How to Stay Motivated for the Long Haul

How to Stay Motivated for the Long Haul

Posted by Matt Russ on 27th Nov 2020

staying motivated for the long haul

As athletes we are psychologically motivated and inspired by a unique mix that fuels our ambition and keeps our noses to the grind stone. It is important to regularly re-examine your motives and to keep them in the forefront.  In the absence of an internal purpose we become like plow mules; slogging along simply because we always have. Without a purpose your enthusiasm to train and compete will eventually fall off and your sport may become drudgery.

The first thing you must realize is that your motivators are distinct and personal. You may train for social reasons, personal validation, adulation and recognition, or perhaps because you were simply inspired by something or someone. But no one can make you do anything, or motivate you, or bring that extra 1% to your training which may put you over the top. You must have an internal purpose to rise before sunrise and great that day with a dose of discomfort.  For instance; you may enjoy the support of your parents, but can not compete for them. This is one of the reasons children who are pushed too hard by the imposed ambitions of overzealous parents often lose interest in a sport. The child has lost the internal motivation to participate (fun) and generally does not stay involved long term. Make sure reasons you train are your reasons, not those of a friend, parent, or spouse impressing theirs upon you.  It is also important to make sure that your personal validation is not singularly wrapped around your sport.  Athletes that are not well rounded often burn out much sooner than those that are multi-faceted.

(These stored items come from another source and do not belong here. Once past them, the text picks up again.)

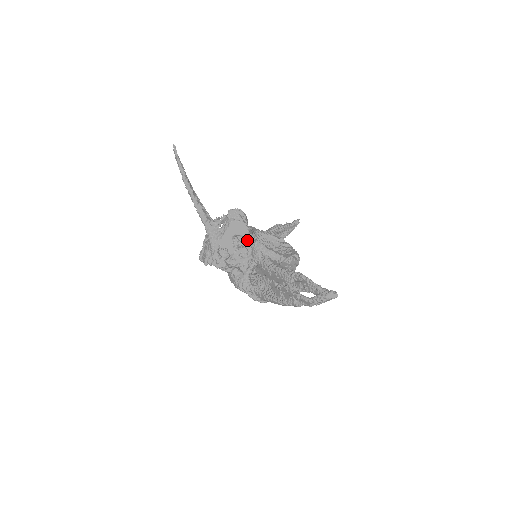
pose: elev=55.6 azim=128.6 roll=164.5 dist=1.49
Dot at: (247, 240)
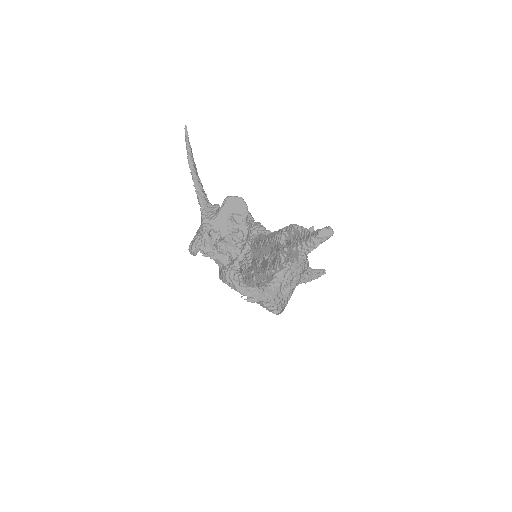
Dot at: (244, 221)
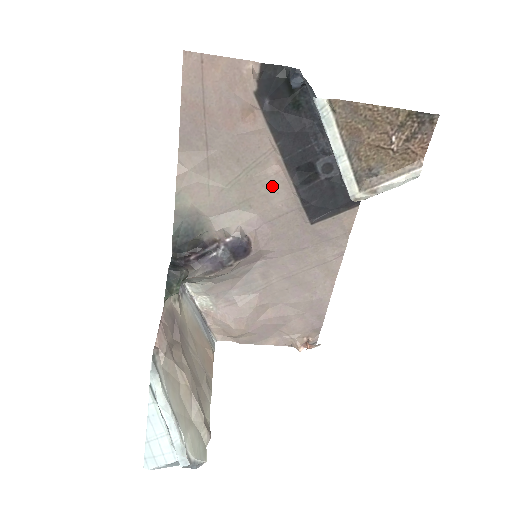
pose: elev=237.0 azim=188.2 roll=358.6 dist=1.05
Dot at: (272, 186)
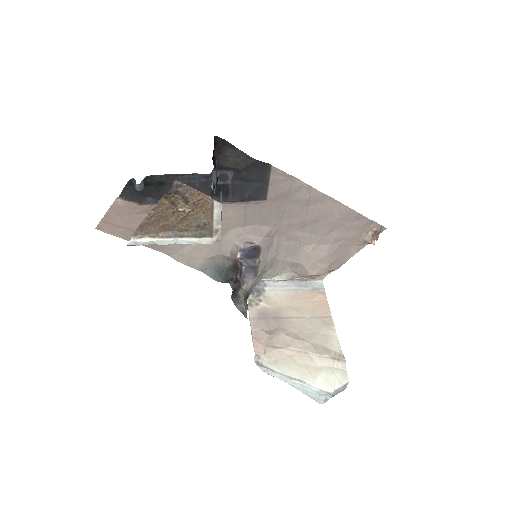
Dot at: occluded
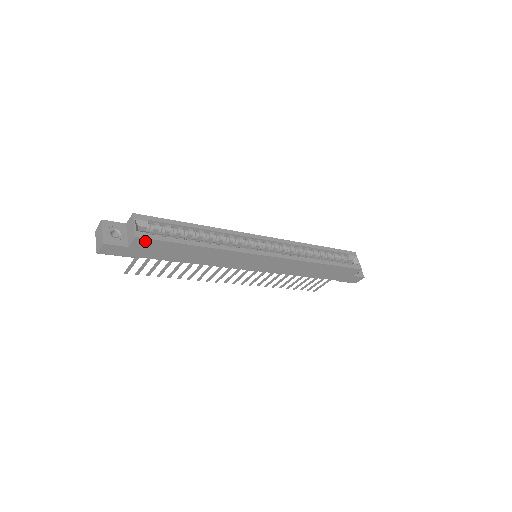
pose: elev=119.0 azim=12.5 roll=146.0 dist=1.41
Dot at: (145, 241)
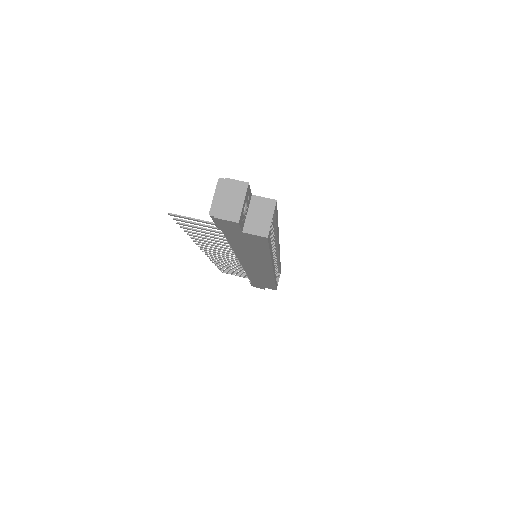
Dot at: (262, 239)
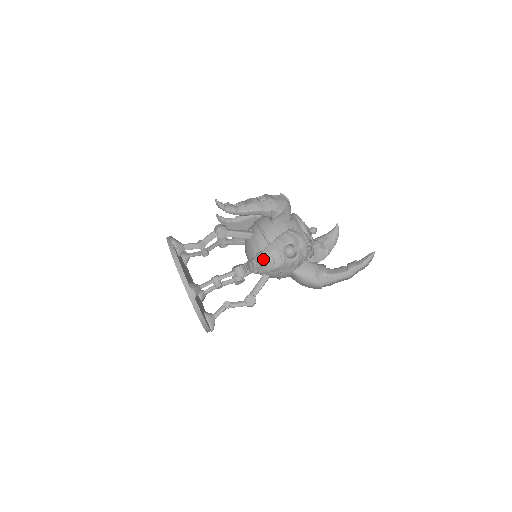
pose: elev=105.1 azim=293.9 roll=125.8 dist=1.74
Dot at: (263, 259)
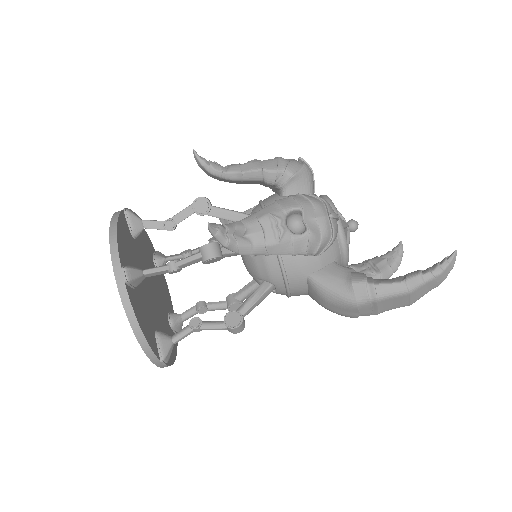
Dot at: (245, 227)
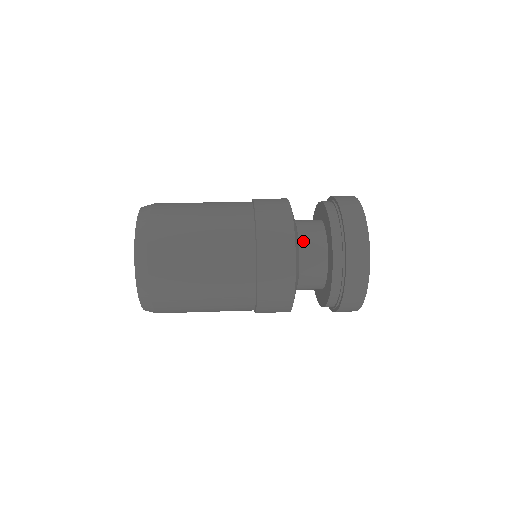
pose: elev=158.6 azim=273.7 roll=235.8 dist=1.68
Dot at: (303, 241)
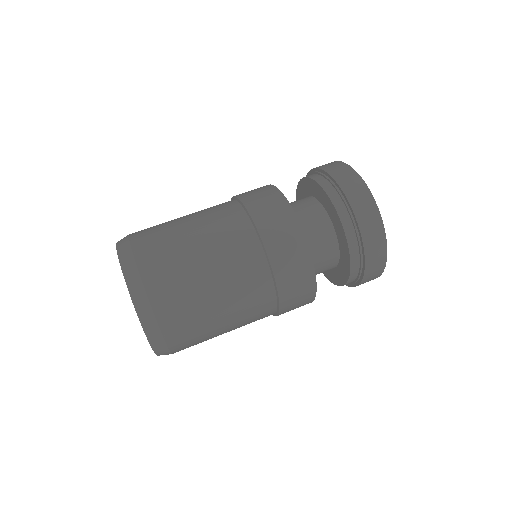
Dot at: (311, 241)
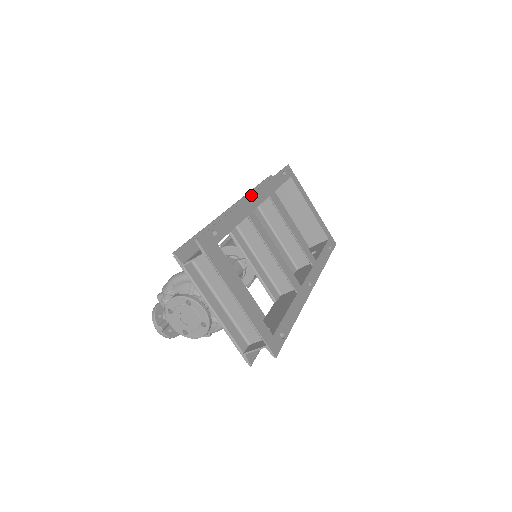
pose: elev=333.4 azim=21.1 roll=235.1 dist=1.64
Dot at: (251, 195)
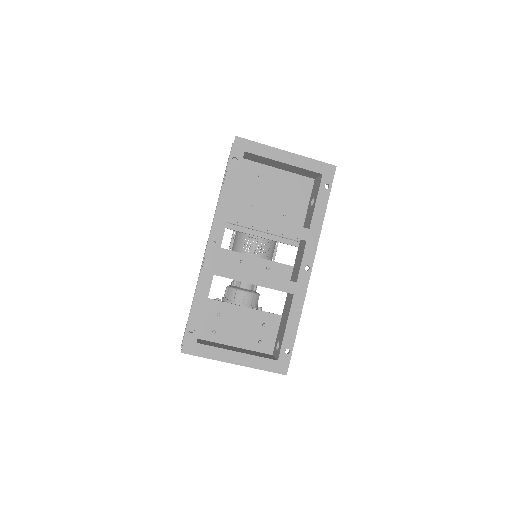
Dot at: (208, 247)
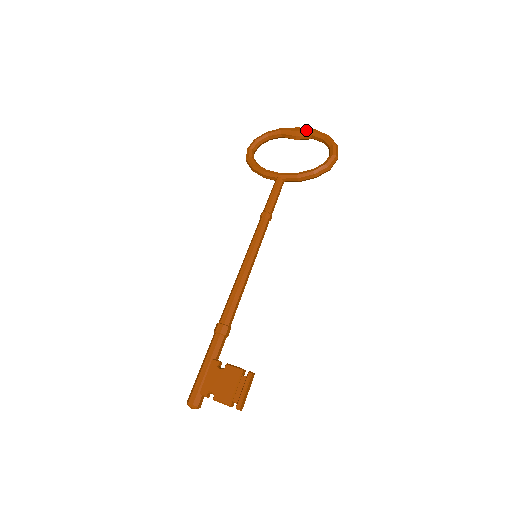
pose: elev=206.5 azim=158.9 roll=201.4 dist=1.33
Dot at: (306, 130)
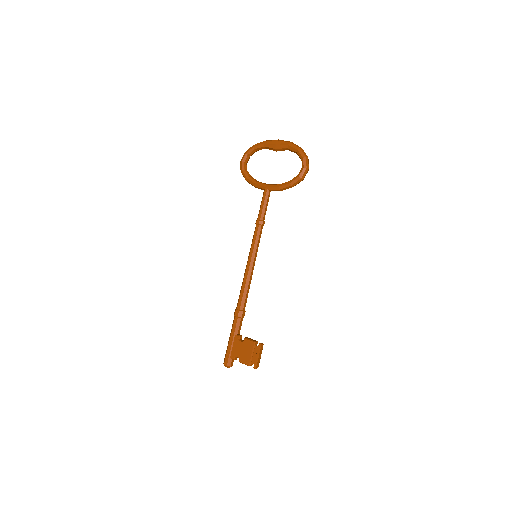
Dot at: (283, 143)
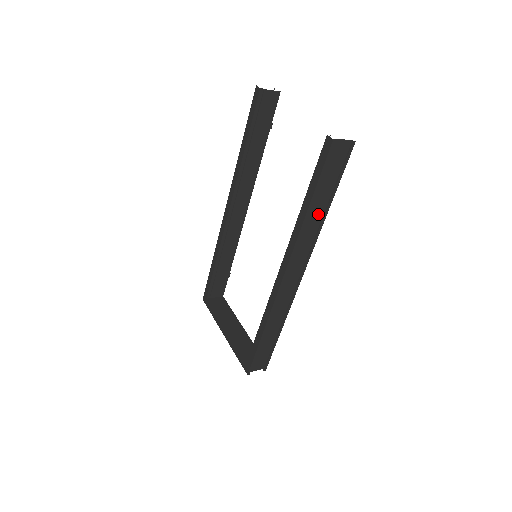
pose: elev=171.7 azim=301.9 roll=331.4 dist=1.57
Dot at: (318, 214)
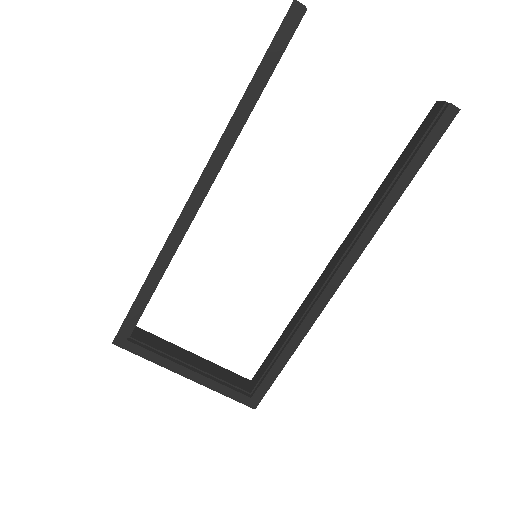
Dot at: occluded
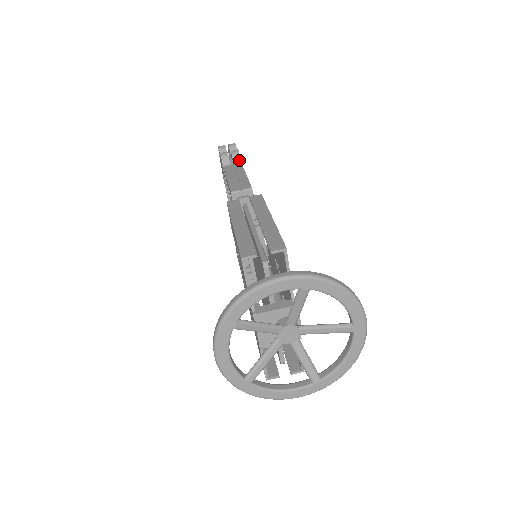
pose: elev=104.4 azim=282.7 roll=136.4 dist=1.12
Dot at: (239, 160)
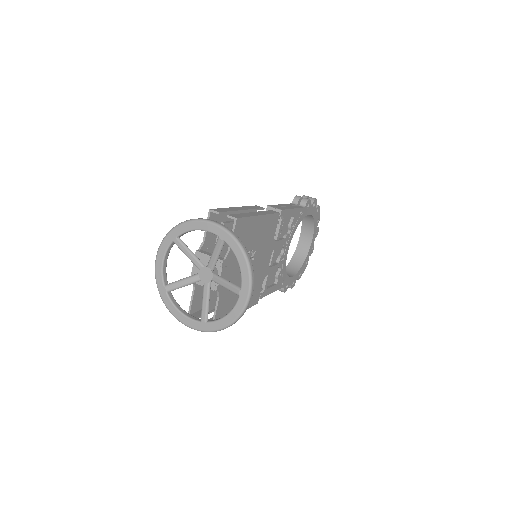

The more specifically you define the reasons behind the effort, the more likely you are to achieve your goals. The growth of endurance sports has been partially fueled by charity training groups such as Team In Training. To compete in honor or memory of a loved one and to raise money for the cause, is a very powerful and specific motivator. Don't be afraid to write your motivators and goals down and keep them in front of you. Visualize the purpose and pay off for the hard work you are putting forth. If one of your reasons is fitness or weight loss, visualize yourself as the fit and hardened individual you will become. Perhaps you have set a specific personal goal. Constantly remind yourself what that goal is, and how the work out you are performing now will get you there. Setting specific short term objectives leads to long term (dream) goals. You may one day want to complete an Ironman, but a sprint triathlon is the first stepping stone.

There are so many positive aspects to being an athlete beyond the physical benefits. I personally believe the characteristics of a successful athlete transfer to many areas of life outside the competitive arena. Characteristics such as discipline, overcoming adversity, risk taking, personal sacrifice, sportsmanship, consistency, and hard work reinforce good character. These reasons may not be as concrete as winning a race, but they will carry you even farther in life.

Understand that motivation is not a constant and that it ebbs and flows, sometimes as simply with the changing of seasons. You will be more motivated to train on a beautiful spring day versus a cold rainy winter morning. And you may wake up one morning and realize that what you are doing no longer holds personal satisfaction or simply is no longer fun. If that is the case it may be time to take a break, or move on to a new challenge.  Don't be afraid to explore another sport; something new and interesting and challenging.  This may just what you need to reinvigorate your motivation.  Change in motivation are as natural as the other changes in your life, and is not a result of deficient character.  Change can be difficult for some and they never realize the new adventure just around the corner.

Endurance athletes are unique animals. The training takes more hours than most sports, and it is usually solitary. Successful training for endurance sports requires consistency through all seasons, terrible weather, and early mornings when you would rather be in bed. Even the pros make little money relative to other sports, and receive less recognition beyond the endurance sports community. If fame, fortune, and adoration are your motivators you are likely in the wrong sport unless you are at the very top. However, endurance sports arguably require greater fortitude, discipline, and perhaps internal satisfaction. By Understanding the payoff for the effort will make you a more motivated, successful, and ultimately happy athlete.